Bu olayların ortak sebepleri arasında ekonomik zorluklar, yolsuzluk, siyasi baskılar ve halkın demokrasi talepleri bulunmaktadır. Her bir durumda, uzun süreli iktidarların halkın beklentilerini karşılayamaması ve otoriter yönetim tarzları, kitlesel protestolara ve sonunda iktidar değişikliklerine yol açmıştır. (Sonuç hariç, bize ne kadar benziyor değil mi?)
Bir de Avrupa ülkelerine bakalım. Fransa’da, Almanya’da İngiltere’de her gün onlarca halk direnişleri oluyor.

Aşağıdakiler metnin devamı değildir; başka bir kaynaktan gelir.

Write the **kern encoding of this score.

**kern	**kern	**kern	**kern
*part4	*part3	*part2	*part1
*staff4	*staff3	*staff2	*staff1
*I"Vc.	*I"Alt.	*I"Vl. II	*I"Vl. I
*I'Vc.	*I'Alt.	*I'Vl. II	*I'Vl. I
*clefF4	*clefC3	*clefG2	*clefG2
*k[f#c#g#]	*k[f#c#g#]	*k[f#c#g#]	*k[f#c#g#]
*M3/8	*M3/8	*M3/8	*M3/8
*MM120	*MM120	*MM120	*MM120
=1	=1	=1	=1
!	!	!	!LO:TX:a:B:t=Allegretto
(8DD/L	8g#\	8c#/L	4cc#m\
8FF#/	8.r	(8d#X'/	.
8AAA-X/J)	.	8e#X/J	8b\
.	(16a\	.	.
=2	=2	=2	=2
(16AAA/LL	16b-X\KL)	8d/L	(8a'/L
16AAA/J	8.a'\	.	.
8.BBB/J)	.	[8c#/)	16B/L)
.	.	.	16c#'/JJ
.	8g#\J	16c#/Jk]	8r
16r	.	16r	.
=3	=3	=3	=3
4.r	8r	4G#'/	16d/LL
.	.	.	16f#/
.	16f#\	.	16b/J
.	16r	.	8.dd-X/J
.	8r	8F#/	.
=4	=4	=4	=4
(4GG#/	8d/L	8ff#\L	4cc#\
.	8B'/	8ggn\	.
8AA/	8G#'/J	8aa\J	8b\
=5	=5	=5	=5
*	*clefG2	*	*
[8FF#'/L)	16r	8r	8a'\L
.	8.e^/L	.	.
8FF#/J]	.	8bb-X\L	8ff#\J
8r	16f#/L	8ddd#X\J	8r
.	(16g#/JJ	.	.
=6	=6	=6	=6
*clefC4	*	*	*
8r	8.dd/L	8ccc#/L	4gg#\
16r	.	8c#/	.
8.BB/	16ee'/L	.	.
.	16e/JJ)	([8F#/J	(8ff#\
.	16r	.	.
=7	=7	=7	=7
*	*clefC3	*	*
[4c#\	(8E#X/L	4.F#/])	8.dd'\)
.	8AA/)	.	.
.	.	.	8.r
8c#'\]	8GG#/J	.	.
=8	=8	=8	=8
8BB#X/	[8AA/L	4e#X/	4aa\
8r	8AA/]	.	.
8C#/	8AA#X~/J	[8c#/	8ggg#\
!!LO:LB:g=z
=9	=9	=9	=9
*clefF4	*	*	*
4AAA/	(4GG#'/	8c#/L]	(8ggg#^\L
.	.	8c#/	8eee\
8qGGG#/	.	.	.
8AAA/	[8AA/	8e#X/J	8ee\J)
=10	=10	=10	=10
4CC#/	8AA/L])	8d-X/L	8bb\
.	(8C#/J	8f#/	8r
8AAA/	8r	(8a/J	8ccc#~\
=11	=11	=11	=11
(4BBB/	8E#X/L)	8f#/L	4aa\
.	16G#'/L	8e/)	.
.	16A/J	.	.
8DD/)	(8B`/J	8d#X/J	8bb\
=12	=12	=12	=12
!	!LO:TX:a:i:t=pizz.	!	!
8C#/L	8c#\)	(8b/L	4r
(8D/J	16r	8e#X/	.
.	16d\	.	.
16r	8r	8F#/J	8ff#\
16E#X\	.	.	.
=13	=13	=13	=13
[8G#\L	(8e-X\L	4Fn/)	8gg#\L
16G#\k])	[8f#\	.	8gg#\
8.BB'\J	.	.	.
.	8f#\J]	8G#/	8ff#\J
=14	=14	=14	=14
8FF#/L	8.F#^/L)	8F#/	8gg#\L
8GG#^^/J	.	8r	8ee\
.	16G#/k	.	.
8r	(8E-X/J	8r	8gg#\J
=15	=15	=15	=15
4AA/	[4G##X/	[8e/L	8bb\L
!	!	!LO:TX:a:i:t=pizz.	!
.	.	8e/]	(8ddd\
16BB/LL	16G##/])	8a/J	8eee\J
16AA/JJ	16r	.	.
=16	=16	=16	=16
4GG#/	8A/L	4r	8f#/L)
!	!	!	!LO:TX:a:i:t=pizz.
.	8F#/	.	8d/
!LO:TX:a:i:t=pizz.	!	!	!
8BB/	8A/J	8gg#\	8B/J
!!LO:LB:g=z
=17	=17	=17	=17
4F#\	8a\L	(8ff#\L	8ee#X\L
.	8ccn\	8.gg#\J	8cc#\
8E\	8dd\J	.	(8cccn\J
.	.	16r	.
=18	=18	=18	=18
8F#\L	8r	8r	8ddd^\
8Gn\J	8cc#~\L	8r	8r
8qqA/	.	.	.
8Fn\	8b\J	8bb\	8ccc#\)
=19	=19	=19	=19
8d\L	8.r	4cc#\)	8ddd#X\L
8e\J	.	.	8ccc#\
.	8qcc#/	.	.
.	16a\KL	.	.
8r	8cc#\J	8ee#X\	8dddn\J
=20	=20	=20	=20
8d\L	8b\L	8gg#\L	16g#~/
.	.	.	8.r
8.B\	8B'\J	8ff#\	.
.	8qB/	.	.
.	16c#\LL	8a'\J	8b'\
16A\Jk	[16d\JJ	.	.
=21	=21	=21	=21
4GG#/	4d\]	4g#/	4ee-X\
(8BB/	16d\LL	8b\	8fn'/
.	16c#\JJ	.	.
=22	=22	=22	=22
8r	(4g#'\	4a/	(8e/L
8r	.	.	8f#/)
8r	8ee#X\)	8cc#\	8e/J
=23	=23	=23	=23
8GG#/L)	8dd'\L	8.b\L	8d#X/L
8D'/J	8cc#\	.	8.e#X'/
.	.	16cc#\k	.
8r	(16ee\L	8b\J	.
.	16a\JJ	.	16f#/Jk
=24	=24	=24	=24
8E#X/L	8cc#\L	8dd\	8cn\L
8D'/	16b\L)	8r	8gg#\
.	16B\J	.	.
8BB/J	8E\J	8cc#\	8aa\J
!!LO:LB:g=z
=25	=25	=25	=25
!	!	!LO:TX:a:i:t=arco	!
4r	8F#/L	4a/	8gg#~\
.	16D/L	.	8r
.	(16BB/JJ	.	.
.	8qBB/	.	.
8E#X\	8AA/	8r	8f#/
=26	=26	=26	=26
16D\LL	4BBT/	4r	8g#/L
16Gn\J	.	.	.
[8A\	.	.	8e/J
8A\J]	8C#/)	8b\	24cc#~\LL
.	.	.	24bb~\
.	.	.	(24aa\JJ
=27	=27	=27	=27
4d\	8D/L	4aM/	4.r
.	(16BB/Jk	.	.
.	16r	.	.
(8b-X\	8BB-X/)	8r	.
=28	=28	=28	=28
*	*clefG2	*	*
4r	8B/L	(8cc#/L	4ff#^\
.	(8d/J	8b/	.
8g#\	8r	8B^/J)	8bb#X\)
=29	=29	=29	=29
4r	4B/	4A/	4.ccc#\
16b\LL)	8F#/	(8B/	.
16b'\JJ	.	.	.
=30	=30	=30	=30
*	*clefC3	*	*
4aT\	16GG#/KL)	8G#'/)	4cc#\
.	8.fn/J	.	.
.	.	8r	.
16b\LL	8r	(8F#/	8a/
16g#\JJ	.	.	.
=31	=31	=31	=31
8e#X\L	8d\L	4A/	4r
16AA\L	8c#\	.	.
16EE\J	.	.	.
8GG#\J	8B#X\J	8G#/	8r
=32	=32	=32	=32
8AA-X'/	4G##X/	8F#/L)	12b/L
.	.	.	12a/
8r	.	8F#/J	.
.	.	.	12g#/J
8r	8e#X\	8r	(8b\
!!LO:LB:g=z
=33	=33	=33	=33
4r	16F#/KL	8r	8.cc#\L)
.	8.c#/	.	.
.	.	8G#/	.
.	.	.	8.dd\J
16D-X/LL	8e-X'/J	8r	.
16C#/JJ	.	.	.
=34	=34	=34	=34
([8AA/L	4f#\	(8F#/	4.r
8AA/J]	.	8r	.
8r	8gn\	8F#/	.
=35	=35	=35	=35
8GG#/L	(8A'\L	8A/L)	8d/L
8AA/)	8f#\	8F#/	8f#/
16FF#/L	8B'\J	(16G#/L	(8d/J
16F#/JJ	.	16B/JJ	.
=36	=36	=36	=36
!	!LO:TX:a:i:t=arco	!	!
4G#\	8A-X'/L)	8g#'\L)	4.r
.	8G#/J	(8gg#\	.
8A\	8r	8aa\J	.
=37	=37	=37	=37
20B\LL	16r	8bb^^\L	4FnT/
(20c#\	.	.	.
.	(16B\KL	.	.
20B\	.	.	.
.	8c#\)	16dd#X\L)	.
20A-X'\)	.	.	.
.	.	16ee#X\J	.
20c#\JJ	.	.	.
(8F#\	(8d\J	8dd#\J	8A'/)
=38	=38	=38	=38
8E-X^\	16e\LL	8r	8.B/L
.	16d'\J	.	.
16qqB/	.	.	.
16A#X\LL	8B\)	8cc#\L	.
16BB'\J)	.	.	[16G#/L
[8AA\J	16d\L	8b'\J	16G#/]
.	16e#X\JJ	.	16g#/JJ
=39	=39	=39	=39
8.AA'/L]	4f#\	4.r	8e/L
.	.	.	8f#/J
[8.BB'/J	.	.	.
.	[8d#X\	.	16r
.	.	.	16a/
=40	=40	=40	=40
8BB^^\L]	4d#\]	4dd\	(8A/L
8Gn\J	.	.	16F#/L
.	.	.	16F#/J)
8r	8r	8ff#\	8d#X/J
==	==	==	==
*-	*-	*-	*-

Halk, devlete istediğini söylüyor. Aşırı disiplinsizlik yapılmadıkça polis müdahale etmiyor. Bu ülkelerde defalarca hükümetler değişti, yenileri kuruldu. Kimse ihtilal oldu, olacak demedi.
Yönetimden halkın bir şeyler istemesi onun en tabii yasal hakkıdır. Kelli felli yorumcularımız bunu ne zaman öğrenecekler? Biliyorsunuz teflon tavaya bir şey yapışmaz. AKP’ de üstüne yapışmayan bütün suçları muhalefete atmakta büyük bir maharet gösteriyor.